I am cursed with a naive kind of ambition, a particularly heinous kind of ambition where, however many times the lesson is taught, I refuse to learn that there are no easy paths to success.

The world says “You can be anything!” and I hear “You can be everything!”

The idea of drawing well takes my fancy and I assume that it must be much simpler than coding an iOS app, itself something that I was sure was easier than being a professional musician.

For a long while, things were going well and I was enjoying drawing portraits of silent movie stars from the classic films I was watching. 

I wanted to branch out into more complicated scenes but my attempts weren’t landing and I was finding the process frustrating, a sure sign that something was amiss. 

Life was once again trying to remind me that other people dedicate their own lives to this single pursuit for good reason.

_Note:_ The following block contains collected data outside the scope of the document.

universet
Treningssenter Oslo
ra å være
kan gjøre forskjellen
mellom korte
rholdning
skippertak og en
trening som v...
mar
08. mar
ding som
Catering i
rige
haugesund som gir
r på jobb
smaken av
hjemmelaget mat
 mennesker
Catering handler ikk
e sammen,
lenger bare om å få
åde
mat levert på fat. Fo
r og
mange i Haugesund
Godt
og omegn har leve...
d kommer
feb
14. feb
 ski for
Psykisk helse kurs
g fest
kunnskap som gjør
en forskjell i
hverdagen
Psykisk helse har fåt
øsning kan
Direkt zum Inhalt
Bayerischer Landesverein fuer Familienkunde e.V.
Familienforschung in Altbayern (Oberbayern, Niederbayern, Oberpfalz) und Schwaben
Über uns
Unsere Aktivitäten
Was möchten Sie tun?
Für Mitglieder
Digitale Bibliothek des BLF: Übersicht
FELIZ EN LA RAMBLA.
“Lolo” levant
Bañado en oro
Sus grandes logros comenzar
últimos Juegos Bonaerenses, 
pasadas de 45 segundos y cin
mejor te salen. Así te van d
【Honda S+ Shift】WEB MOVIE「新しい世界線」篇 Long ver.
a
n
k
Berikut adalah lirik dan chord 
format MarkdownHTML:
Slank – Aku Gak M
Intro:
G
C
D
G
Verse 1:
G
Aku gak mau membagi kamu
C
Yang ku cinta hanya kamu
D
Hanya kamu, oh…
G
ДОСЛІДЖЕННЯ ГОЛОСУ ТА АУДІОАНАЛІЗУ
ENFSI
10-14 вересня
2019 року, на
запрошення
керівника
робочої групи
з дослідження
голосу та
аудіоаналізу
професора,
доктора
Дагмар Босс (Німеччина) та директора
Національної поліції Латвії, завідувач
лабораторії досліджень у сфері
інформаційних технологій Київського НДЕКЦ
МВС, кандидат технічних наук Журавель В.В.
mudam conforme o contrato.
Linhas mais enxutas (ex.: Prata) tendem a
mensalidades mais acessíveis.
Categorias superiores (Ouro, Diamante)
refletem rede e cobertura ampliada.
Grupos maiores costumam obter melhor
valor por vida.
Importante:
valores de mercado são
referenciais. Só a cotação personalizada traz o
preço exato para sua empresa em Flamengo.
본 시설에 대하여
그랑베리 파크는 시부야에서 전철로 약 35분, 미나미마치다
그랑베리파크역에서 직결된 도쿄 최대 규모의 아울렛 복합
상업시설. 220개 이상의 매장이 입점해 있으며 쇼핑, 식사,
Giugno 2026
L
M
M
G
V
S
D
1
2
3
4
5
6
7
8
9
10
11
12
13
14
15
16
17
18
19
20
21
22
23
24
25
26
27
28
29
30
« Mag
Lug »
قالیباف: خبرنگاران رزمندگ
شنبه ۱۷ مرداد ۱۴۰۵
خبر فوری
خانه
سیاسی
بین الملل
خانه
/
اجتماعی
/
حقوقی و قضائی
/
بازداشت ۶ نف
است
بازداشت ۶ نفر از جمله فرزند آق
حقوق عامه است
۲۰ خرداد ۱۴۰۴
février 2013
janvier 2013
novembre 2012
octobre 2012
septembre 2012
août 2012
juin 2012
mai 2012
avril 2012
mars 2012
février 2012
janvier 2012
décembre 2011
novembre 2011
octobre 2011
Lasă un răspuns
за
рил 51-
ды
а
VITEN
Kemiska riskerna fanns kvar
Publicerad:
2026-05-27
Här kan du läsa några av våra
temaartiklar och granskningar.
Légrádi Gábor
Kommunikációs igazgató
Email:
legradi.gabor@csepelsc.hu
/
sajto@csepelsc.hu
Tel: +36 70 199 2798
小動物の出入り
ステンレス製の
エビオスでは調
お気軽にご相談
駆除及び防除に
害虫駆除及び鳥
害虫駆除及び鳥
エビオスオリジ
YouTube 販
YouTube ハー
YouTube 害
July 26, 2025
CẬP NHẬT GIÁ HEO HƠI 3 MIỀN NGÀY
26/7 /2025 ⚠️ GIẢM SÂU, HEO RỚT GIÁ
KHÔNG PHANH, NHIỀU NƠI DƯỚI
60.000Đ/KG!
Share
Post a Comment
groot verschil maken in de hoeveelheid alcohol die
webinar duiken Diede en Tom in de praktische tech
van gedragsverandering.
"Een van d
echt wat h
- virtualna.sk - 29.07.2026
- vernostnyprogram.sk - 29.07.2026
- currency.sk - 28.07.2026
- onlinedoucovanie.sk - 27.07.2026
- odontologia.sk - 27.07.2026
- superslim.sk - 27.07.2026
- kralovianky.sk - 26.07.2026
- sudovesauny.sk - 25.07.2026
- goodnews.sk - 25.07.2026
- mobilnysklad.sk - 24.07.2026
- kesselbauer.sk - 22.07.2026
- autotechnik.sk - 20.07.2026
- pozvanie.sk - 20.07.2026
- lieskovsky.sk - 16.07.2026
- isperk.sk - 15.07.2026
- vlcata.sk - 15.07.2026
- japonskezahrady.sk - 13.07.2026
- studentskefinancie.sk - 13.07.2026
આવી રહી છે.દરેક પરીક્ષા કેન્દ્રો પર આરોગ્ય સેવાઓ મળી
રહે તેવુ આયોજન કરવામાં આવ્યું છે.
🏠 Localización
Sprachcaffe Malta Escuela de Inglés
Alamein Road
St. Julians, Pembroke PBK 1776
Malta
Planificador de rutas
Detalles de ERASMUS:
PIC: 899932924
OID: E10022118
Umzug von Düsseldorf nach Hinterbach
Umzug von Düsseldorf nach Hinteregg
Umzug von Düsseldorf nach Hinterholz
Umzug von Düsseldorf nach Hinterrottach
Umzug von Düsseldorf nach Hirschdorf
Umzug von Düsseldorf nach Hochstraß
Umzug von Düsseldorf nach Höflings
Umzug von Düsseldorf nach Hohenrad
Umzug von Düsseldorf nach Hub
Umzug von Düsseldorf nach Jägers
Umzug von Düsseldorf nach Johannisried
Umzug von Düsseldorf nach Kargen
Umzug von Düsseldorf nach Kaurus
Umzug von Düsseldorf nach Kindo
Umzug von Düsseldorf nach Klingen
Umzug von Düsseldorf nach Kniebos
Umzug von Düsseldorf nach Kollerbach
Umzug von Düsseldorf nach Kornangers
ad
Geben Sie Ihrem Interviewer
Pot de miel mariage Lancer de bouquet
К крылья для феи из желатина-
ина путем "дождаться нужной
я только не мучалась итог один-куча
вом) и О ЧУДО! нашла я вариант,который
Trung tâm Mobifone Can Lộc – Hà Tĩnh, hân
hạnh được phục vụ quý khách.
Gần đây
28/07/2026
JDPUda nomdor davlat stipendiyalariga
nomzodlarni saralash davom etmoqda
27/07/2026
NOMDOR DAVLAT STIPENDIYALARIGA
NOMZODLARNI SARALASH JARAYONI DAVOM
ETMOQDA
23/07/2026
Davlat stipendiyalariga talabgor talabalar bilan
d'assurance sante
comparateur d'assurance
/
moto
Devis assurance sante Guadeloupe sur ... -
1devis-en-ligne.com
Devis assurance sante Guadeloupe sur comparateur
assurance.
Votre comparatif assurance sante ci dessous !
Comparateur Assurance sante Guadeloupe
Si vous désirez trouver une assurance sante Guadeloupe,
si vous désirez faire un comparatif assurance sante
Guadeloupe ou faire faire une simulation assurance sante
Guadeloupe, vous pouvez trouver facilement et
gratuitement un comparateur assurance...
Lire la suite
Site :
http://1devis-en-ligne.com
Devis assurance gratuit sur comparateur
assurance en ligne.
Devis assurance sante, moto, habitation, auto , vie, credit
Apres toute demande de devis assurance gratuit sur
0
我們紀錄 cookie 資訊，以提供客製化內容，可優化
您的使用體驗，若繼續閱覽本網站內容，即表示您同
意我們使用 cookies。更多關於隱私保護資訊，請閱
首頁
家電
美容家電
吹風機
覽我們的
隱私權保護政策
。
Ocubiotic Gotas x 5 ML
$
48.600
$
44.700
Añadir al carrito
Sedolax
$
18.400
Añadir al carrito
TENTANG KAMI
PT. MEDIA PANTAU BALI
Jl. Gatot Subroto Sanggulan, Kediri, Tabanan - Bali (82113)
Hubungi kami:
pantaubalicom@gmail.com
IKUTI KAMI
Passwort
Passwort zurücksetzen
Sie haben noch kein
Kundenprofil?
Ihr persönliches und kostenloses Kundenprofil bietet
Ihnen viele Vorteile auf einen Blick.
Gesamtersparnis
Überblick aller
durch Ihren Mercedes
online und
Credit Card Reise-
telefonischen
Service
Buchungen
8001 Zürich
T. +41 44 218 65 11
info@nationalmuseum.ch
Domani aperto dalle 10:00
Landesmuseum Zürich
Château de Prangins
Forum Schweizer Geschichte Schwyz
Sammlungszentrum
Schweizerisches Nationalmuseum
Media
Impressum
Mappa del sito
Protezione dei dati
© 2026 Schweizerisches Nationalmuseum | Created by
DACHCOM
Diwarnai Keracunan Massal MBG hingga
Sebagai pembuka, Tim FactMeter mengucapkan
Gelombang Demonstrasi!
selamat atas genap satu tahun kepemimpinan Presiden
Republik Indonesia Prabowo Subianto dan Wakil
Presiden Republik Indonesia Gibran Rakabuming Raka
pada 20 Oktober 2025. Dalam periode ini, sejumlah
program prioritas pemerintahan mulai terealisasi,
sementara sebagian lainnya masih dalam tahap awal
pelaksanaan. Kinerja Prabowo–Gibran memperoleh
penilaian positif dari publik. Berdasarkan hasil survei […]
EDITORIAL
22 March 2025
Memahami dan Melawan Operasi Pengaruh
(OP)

However, if there is one thing that has remained true through all of my various creative pursuits, it’s this: when one starts to struggle, go back to the fundamentals.  

With this in mind, I signed up to the Society of Visual Storytelling and started working my way through their courses. 

This is not without its danger, though, as I am very experienced in the allure of continual learning without application. I endeavoured to only stay one month.

Oh, but skills education. You have such a sweet, siren song. It is a song that carries with it the promise that the Magic Key exists and, with just one more course, this vital key will be discovered and I will finally and effortlessly Unlock all of My Potential.

Such a key doesn’t exist, of course. I know it. But knowledge alone is not enough to protect me from the compelling idea that it might, if I could only find the right teacher, the right book, the right online course…

I ended up staying two months before I was able to cut myself off. During that time, I worked my way through 20 of their courses, covering a wide range fundamentals from line and shape to perspective, light and shadow, and composition. 

There was nothing really new in terms of content, nor anything that couldn’t be found in a good Andrew Loomis book or two, but that’s the thing with fundamentals: you can never get enough of them. I find myself re-remembering things I had learned before and forgotten, and having these things presented as often and in as many different ways as possible is going to do nothing but improve my skill (provided I take the time to then actually apply them to my own work).

Once I freed myself from the warm embrace of Perennial Skills Training and returned to the clutches of the cold and hostile blank screen, I wanted a way to measure my improvement. Looking back through my work, I came upon a piece whose concept I had liked but where the execution was severely lacking. This was from January this year:

An illustration of a woman flying through clouds on a speeder
“For fun and whimsy!”

I had another pass at it, this time with a focus on many of the lessons gleaned from my studies:

An illustration of a girl flying a giant hover bike through purple clouds

I still have a long road ahead of me, but it’s clear that the investment was worthwhile and the obvious progress over 8 months is heartening. 

The Society of Visual Storytelling costs US$14.99 a month if you pay monthly and I certainly don’t regret the two months I invested there. Be warned that when you quit, that’s it. You lose any remaining time between then and your next billing date, so schedule it for a couple of days before.